What is the height of the cliff?

[kchurchi]

Homework Statement

You want to know the height of a cliff so you throw a rock off the edge with initial speed v0 = 42 m/s upwards, inclined at an angle θ = 27° with respect to the horizontal. You have a friend that records the time that it takes for the rock to hit the bottom of the canyon below. It takes 7.6 s for the rock to hit the bottom of the canyon from when you throw it.

Homework Equations

v0x = v0*cos(theta)
v0y = v0*sin(theta)

ay = -g
ax = 0

vy(t) = v0*sin(theta) - g*t
vx(t) = v0*cos(theta)

x(t) = h + v0*sin(theta)*t - 1/2*g*t^2
y(t) = v0*cos(theta)*t

h = height of the cliff
v = velocity
v0 = initial velocity
a = acceleration

The Attempt at a Solution

I am just confused about how to find the height of the cliff. I can't use the initial time because the initial time is zero. I tried solving for the x-distance at the final time. but I don't know how that would help. Any suggestions please??

 

[jldibble]

You have your equations for the x and y position mixed up.
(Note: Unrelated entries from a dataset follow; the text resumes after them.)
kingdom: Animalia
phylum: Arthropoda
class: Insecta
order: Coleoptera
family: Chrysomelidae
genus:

You only need to worry about what's happening in the vertical (y) direction.

The position equation for the y direction is y = h + v0*sin(theta)*t - 1/2*g*t^2

In this equation, y = 0 because the rock will land on the ground level which is easiest to assume is zero.

t = 7.6s

Plug in everything else and it should work out to get you an answer of 138.6 meters (give or take).